Momentum-Based Federated Reinforcement Learning with Interaction and Communication Efficiency

Sheng Yue,Xingyuan Hua,Lili Chen,Ju Ren
2024-05-29
Abstract:Federated Reinforcement Learning (FRL) has garnered increasing attention recently. However, due to the intrinsic spatio-temporal non-stationarity of data distributions, the current approaches typically suffer from high interaction and communication costs. In this paper, we introduce a new FRL algorithm, named $\texttt{MFPO}$, that utilizes momentum, importance sampling, and additional server-side adjustment to control the shift of stochastic policy gradients and enhance the efficiency of data utilization. We prove that by proper selection of momentum parameters and interaction frequency, $\texttt{MFPO}$ can achieve $\tilde{\mathcal{O}}(H N^{-1}\epsilon^{-3/2})$ and $\tilde{\mathcal{O}}(\epsilon^{-1})$ interaction and communication complexities ($N$ represents the number of agents), where the interaction complexity achieves linear speedup with the number of agents, and the communication complexity aligns the best achievable of existing first-order FL algorithms. Extensive experiments corroborate the substantial performance gains of $\texttt{MFPO}$ over existing methods on a suite of complex and high-dimensional benchmarks.

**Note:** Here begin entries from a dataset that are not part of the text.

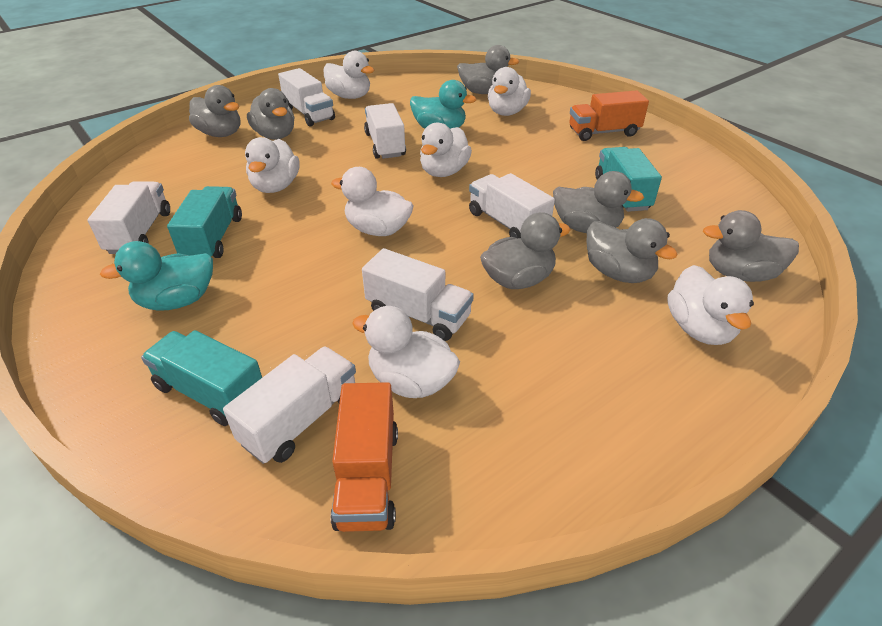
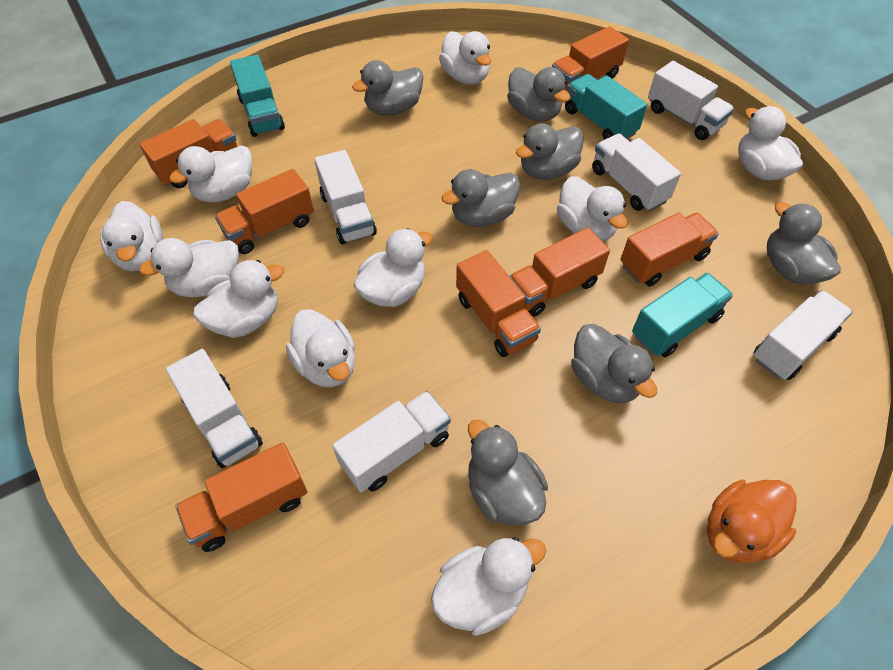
orange duck: 0 -> 1
orange truck: 2 -> 7
turquoise duck: 2 -> 0
white duck: 7 -> 10

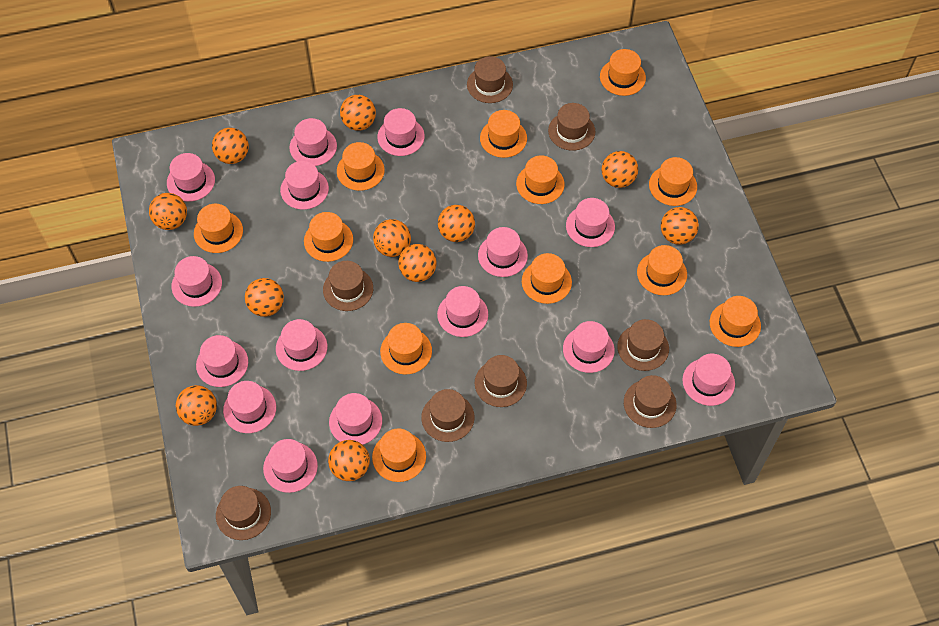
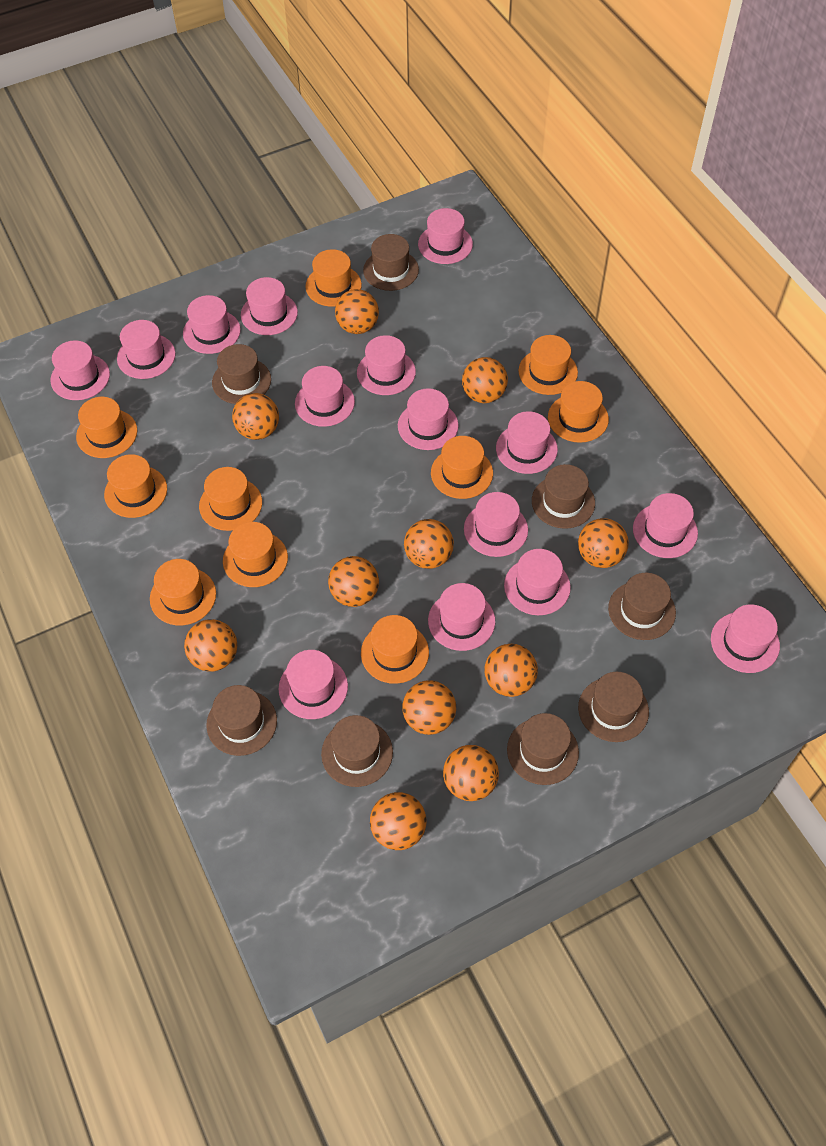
orange hat: 12 -> 10

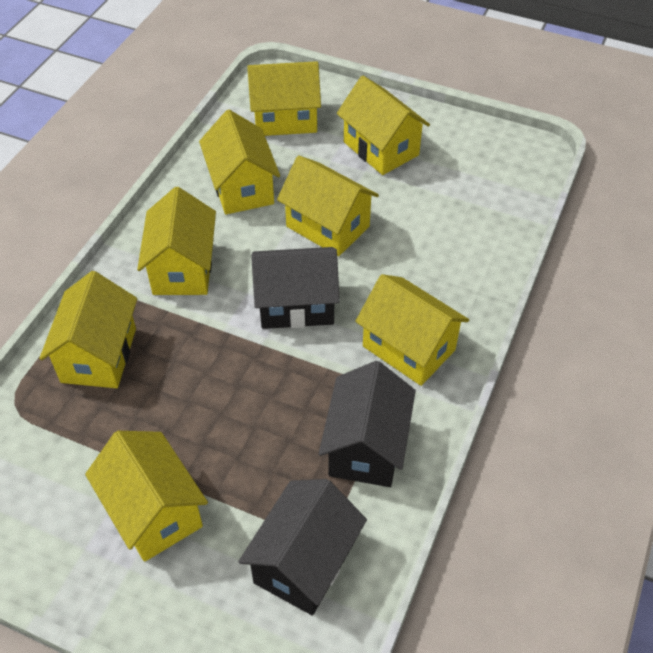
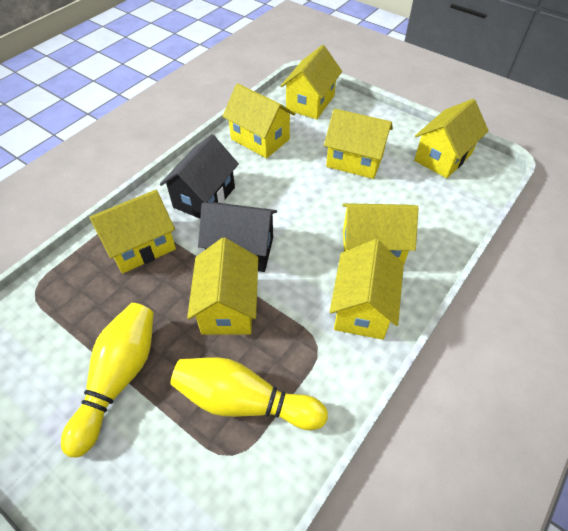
black house: 3 -> 2
yellow bowling pin: 0 -> 2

Machine Learning,Artificial Intelligence
What problem does this paper attempt to address?
The problem that this paper attempts to solve is to jointly optimize the interaction complexity and communication complexity in Federated Reinforcement Learning (FRL). Specifically, due to the spatio - temporal non - stationarity of data distribution, current FRL methods usually encounter the following two main problems: 1. **High interaction/sampling cost**: During the continuous environmental exploration process, the interaction with the real system may be very slow, expensive or fragile, causing existing methods to be prone to excessive interaction/sampling costs. 2. **Gradient drift and increased communication complexity**: The dynamic data distribution will cause significant changes in the stochastic gradients among agents, resulting in unstable convergence performance and a substantial increase in communication complexity. To solve these problems, the paper proposes a new FRL algorithm - Momentum - assisted Federated Policy Optimization (MFPO). By introducing momentum, importance sampling and additional server - side adjustments, MFPO can control the changes in stochastic policy gradients and improve data utilization efficiency. The main contributions of this algorithm include: - **Optimization of interaction complexity and communication complexity**: By appropriately selecting the momentum parameter and interaction frequency, MFPO can achieve an interaction complexity of \(\tilde{O}(HN^{-1}\epsilon^{-3/2})\) and a communication complexity of \(\tilde{O}(\epsilon^{-1})\). Among them, the interaction complexity is linearly accelerated with the number of agents, and the communication complexity reaches the best level of existing first - order FL algorithms. - **Theoretical analysis and experimental verification**: The paper provides a strict theoretical analysis to prove the effectiveness of MFPO, and verifies that its performance is better than existing baseline methods through a series of complex high - dimensional benchmark tests (such as Classic Control, MuJoCo and image - based Atari games). In summary, this paper aims to overcome the problems of excessive interaction and communication costs in existing FRL methods by introducing the MFPO algorithm, thereby improving learning efficiency and performance.